What the task asks: Tally up the lines in the following entries where the string "bootstrap" appears, and answer with the number alone.

Source texts of formatted documents:
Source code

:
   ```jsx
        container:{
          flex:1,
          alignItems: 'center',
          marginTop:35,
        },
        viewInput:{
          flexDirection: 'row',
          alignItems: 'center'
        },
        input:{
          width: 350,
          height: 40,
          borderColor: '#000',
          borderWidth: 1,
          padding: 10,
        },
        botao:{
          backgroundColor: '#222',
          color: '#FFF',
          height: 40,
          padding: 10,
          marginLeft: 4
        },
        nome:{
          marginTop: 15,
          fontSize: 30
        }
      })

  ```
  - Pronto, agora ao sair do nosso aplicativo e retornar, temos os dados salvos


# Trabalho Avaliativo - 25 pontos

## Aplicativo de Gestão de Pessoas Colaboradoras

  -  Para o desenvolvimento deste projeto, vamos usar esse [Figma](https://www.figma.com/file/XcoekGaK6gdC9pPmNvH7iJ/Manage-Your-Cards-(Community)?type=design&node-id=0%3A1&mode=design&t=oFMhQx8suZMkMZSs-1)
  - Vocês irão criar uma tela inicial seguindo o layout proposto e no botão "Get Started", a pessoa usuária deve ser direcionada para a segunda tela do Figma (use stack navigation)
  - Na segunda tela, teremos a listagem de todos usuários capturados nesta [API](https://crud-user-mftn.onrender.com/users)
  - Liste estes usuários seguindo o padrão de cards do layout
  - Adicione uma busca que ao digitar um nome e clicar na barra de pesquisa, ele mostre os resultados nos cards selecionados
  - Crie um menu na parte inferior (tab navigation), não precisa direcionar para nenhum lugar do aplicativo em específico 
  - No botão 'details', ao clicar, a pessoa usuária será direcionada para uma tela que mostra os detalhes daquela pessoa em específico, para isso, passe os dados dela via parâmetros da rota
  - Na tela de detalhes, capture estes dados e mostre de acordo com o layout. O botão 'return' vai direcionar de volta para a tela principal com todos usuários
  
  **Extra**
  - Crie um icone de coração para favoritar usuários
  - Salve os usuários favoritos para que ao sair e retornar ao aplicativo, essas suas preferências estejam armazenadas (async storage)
...
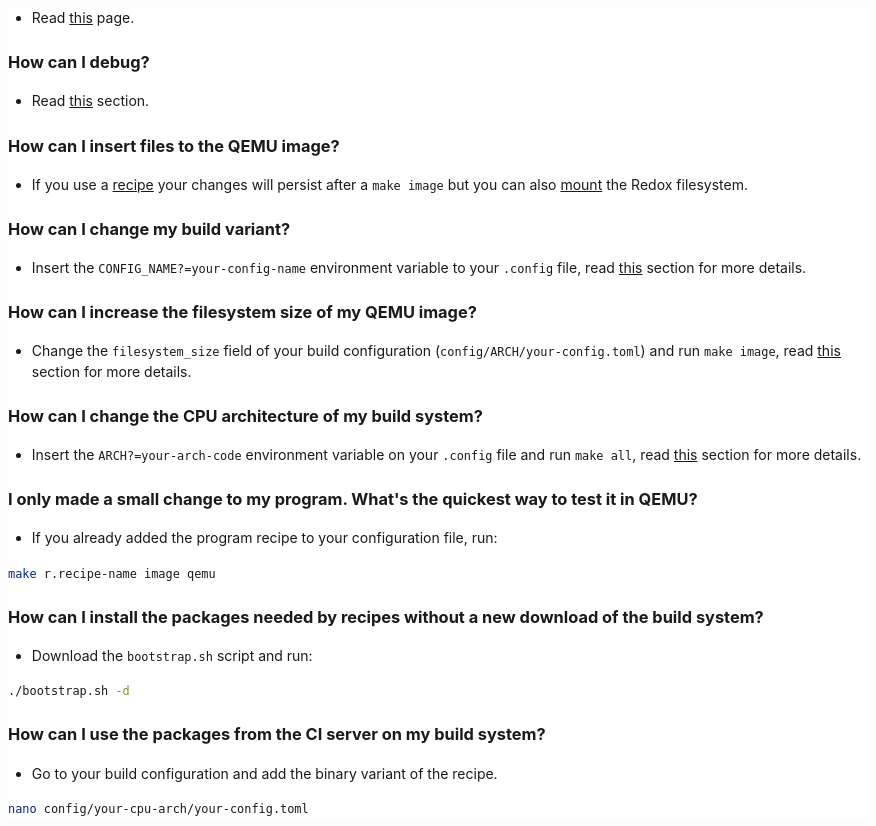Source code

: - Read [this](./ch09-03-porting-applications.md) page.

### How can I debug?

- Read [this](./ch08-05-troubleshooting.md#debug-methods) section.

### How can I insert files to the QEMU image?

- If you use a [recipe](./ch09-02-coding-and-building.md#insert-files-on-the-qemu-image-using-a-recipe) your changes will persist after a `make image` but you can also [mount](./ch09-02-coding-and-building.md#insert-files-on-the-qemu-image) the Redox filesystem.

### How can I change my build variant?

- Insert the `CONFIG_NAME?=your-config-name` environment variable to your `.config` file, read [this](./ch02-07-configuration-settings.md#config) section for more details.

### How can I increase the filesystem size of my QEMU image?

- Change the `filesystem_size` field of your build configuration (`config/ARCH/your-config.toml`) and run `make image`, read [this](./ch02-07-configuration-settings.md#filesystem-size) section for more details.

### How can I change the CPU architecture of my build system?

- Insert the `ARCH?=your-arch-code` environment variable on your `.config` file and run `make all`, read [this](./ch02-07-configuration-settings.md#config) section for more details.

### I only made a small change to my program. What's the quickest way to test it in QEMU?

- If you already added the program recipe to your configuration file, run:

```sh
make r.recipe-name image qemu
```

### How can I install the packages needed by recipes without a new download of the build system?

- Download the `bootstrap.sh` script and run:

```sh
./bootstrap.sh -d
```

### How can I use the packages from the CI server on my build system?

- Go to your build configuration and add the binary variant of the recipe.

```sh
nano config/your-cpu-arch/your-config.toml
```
* * *
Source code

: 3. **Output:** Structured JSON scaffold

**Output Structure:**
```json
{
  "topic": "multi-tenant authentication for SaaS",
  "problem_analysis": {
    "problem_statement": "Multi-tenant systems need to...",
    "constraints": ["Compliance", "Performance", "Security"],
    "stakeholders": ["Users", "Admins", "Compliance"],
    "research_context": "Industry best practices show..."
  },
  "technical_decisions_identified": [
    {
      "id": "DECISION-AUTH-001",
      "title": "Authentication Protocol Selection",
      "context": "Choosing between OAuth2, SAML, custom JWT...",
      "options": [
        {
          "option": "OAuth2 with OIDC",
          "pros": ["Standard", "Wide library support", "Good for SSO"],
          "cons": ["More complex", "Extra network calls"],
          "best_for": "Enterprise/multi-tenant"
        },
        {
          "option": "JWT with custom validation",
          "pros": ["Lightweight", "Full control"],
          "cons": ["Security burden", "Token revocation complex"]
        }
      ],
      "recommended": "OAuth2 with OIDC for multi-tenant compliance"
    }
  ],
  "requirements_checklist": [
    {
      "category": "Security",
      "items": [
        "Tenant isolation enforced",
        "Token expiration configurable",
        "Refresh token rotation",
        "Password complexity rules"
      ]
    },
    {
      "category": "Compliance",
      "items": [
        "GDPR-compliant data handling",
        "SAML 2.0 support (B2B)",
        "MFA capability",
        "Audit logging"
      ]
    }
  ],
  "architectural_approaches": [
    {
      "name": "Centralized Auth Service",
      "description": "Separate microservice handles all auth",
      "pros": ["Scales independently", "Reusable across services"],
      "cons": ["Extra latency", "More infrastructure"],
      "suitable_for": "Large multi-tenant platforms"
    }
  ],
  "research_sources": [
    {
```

Result below: 2